= GIVEN INFORMATION =
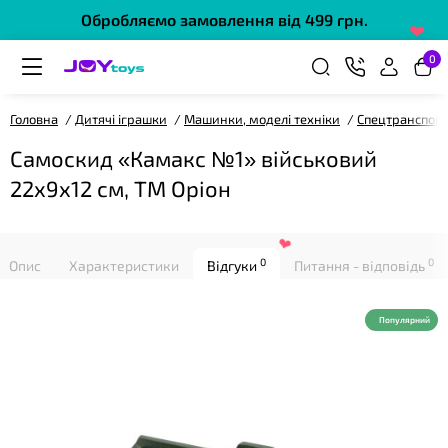
Обробляємо замовлення від 499 грн.
❤
0
Головна
Дитячі іграшки
Машинки, моделі техніки
Спецтранспор
Самоскид «Камакс №1» військовий
22х9х12 см, ТМ Оріон
0
0
Опис
Характеристики
Відгуки
Питання - відповідь
❤
Популярний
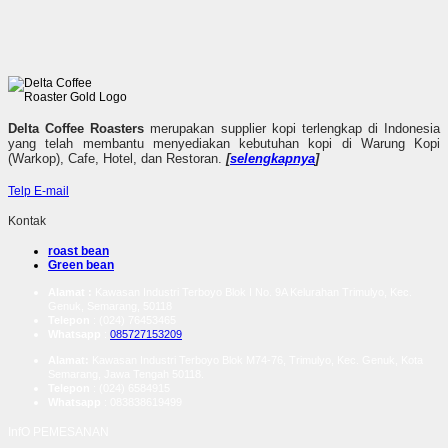
Delta Coffee Roasters
merupakan supplier kopi terlengkap di Indonesia
yang telah membantu menyediakan kebutuhan kopi di Warung Kopi
(Warkop), Cafe, Hotel, dan Restoran.
[
selengkapnya
]
Telp
E-mail
Kontak
roast bean
Green bean
Alamat :
Kawasan Industri Terboyo Blok I No. 9A Kelurahan Trimulyo, Kec.
Genuk, Semarang, 50118
Telepon
: (024) 76453465
Whatsapp
:
085727153209
Alamat:
Kawasan Industri Terboyo Blok M74-76, Trimulyo, Kec. Genuk, Kota
Semarang, Jawa Tengah 50118.
Telepon
: (024) 6584915
Whatsapp
:
083838619499
InfO PEMESANAN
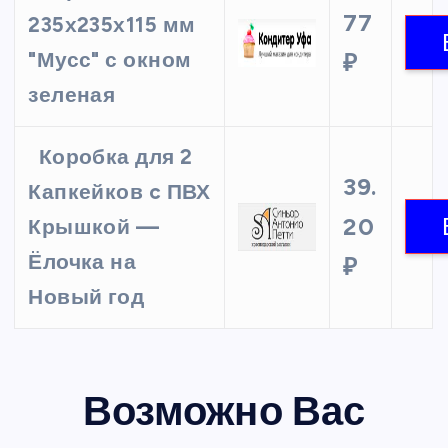
77
235х235х115 мм
"Мусс" с окном
₽
зеленая
Коробка для 2
39.
Капкейков c ПВХ
20
Крышкой —
Ёлочка на
₽
Новый год
Возможно Вас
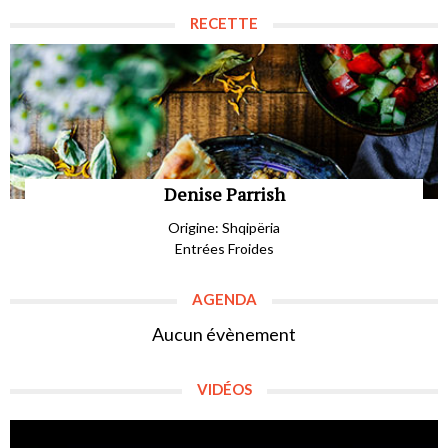
RECETTE
Denise Parrish
Origine: Shqipëria
Entrées Froides
AGENDA
Aucun évènement
VIDÉOS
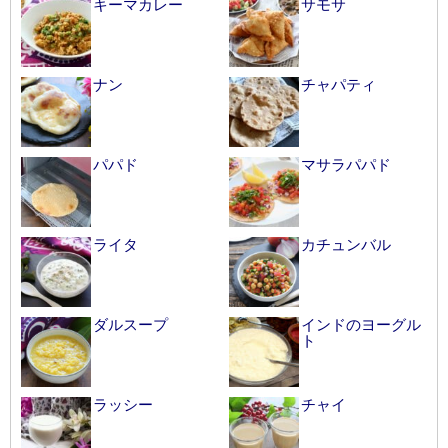
キーマカレー
サモサ
ナン
チャパティ
パパド
マサラパパド
ライタ
カチュンバル
ダルスープ
インドのヨーグル
ト
ラッシー
チャイ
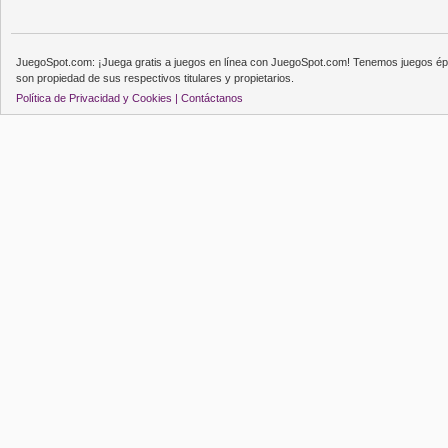
JuegoSpot.com: ¡Juega gratis a juegos en línea con JuegoSpot.com! Tenemos juegos épi
son propiedad de sus respectivos titulares y propietarios.
Política de Privacidad y Cookies |
Contáctanos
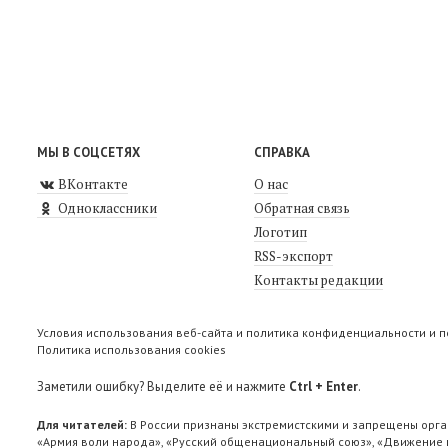
МЫ В СОЦСЕТЯХ
СПРАВКА
ВКонтакте
О нас
Одноклассники
Обратная связь
Логотип
RSS-экспорт
Контакты редакции
Условия использования веб-сайта и политика конфиденциальности и 
Политика использования cookies
Заметили ошибку? Выделите её и нажмите
Ctrl + Enter
.
Для читателей:
В России признаны экстремистскими и запрещены орга
«Армия воли народа», «Русский общенациональный союз», «Движение п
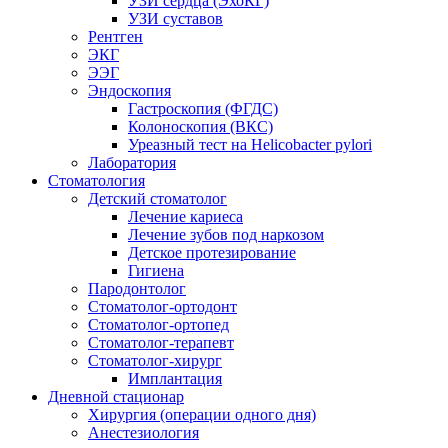
УЗИ сердца (ЭхоКГ)
УЗИ суставов
Рентген
ЭКГ
ЭЭГ
Эндоскопия
Гастроскопия (ФГДС)
Колоноскопия (ВКС)
Уреазный тест на Helicobacter pylori
Лаборатория
Стоматология
Детский стоматолог
Лечение кариеса
Лечение зубов под наркозом
Детское протезирование
Гигиена
Пародонтолог
Стоматолог-ортодонт
Стоматолог-ортопед
Стоматолог-терапевт
Стоматолог-хирург
Имплантация
Дневной стационар
Хирургия (операции одного дня)
Анестезиология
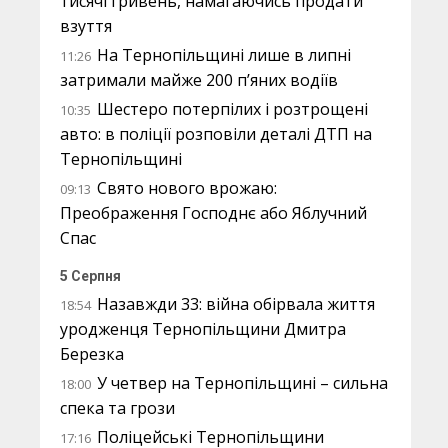
тисячі гривень, намагаючись продати
взуття
На Тернопільщині лише в липні
11:26
затримали майже 200 п’яних водіїв
Шестеро потерпілих і розтрощені
10:35
авто: в поліції розповіли деталі ДТП на
Тернопільщині
Свято нового врожаю:
09:13
Преображення Господнє або Яблучний
Спас
5 Серпня
Назавжди 33: війна обірвала життя
18:54
уродженця Тернопільщини Дмитра
Березка
У четвер на Тернопільщині – сильна
18:00
спека та грози
Поліцейські Тернопільщини
17:16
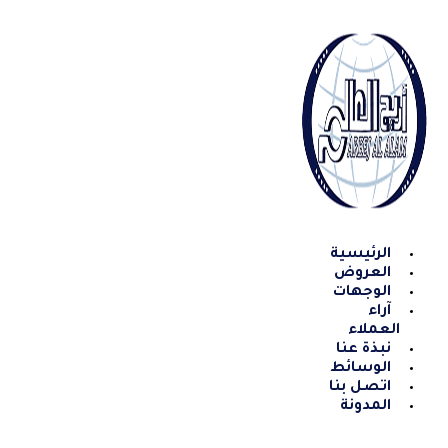
Skip
to
content
الرئيسية
العروض
الوجهات
آراء
العملاء
نبذة عنا
الوسائط
اتصل بنا
المدونة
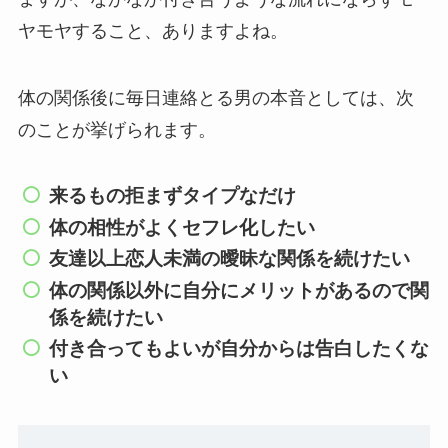
ヤモヤすること、ありますよね。
体の関係後に毎日連絡とる男の本音としては、次
のことが挙げられます。
来るもの拒まずタイプなだけ
体の相性がよくセフレ化したい
友達以上恋人未満の曖昧な関係を続けたい
体の関係以外に自分にメリットがあるので関
係を続けたい
付き合ってもよいが自分からは告白したくな
い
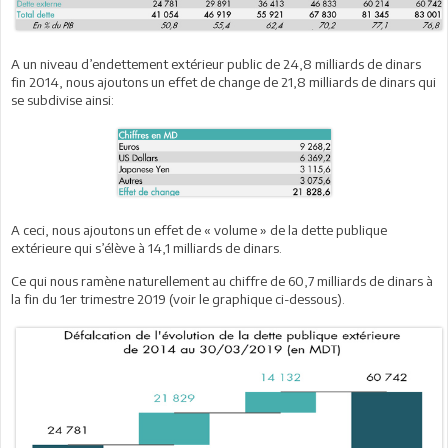
A un niveau d’endettement extérieur public de 24,8 milliards de dinars
fin 2014, nous ajoutons un effet de change de 21,8 milliards de dinars qui
se subdivise ainsi:
A ceci, nous ajoutons un effet de « volume » de la dette publique
extérieure qui s’élève à 14,1 milliards de dinars.
Ce qui nous ramène naturellement au chiffre de 60,7 milliards de dinars à
la fin du 1er trimestre 2019 (voir le graphique ci-dessous).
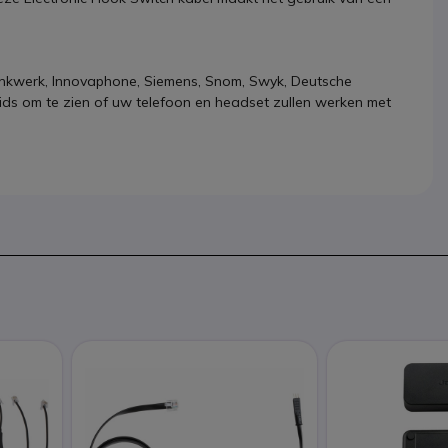
nkwerk, Innovaphone, Siemens, Snom, Swyk, Deutsche
sgids om te zien of uw telefoon en headset zullen werken met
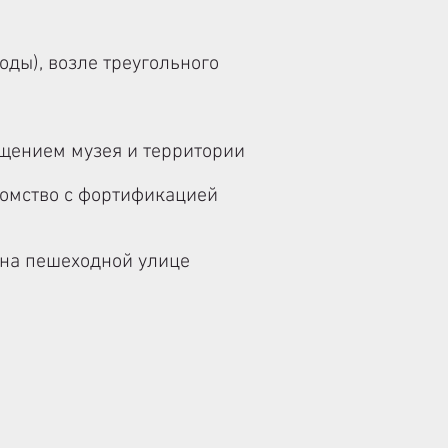
боды),
возле треугольного
ещением музея и территории
комство с фортификацией
на пешеходной улице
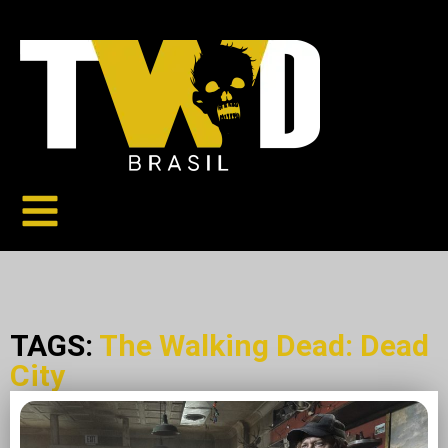
TAGS:
The Walking Dead: Dead
City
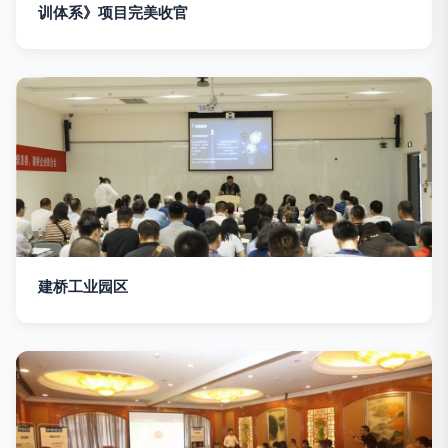
训体系》项目完美收官
建桥工业园区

= TASK PROMPT =
Show each line of the material that includes the word "dinars".

= SOLUTION TO THIS TASK =
A un niveau d’endettement extérieur public de 24,8 milliards de dinars
fin 2014, nous ajoutons un effet de change de 21,8 milliards de dinars qui
extérieure qui s’élève à 14,1 milliards de dinars.
Ce qui nous ramène naturellement au chiffre de 60,7 milliards de dinars à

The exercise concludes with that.